In the end, *ora* gave you the same answer that I did which was that you can't do what you're asking using VNC.  In theory, what you would have to do is somehow _share_ the device from the Mac and it would have to be _detectable_ and _readable_ by the PC (or vice-versa).  As far as I know, this isn't even possible from one Windows PC to _another_ Windows PC, unless I'm missing some important communications component of this device that will allow it to work this way with two Windows PCs.
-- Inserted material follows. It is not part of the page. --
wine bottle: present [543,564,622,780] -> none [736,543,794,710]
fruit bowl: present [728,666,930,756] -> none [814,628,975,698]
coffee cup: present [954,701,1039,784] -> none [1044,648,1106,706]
To my knowledge, the only way to realistically do this is to have the device connected to the PC _physically_ and then _remotely control_ the Windows PC using Chicken of the VNC on the Mac in order to view the outputs and calculations that the PC is performing from the VNC window on the Mac.  Yes, you might experience lag from the refresh of the VNC window, but that's dependent on the speed of your network connection.

About the best you can probably due is just output the data to a file and then read out the intervals between the outputted calculations.

One other app that you might want to try is Microsoft's Remote Desktop Connection for the Mac.  It's basically the same Remote Desktop Client that comes with Windows XP, but for the Mac.  The refreshes tend to be faster compared to VNC, but you're connecting through a virtual terminal and not the actual desktop that you would see if you were right in front of the computer.

http://www.microsoft.com/mac/otherproducts/otherproducts.aspx?pid=remotedesktopclient

Hope this option is a little better for you.


----------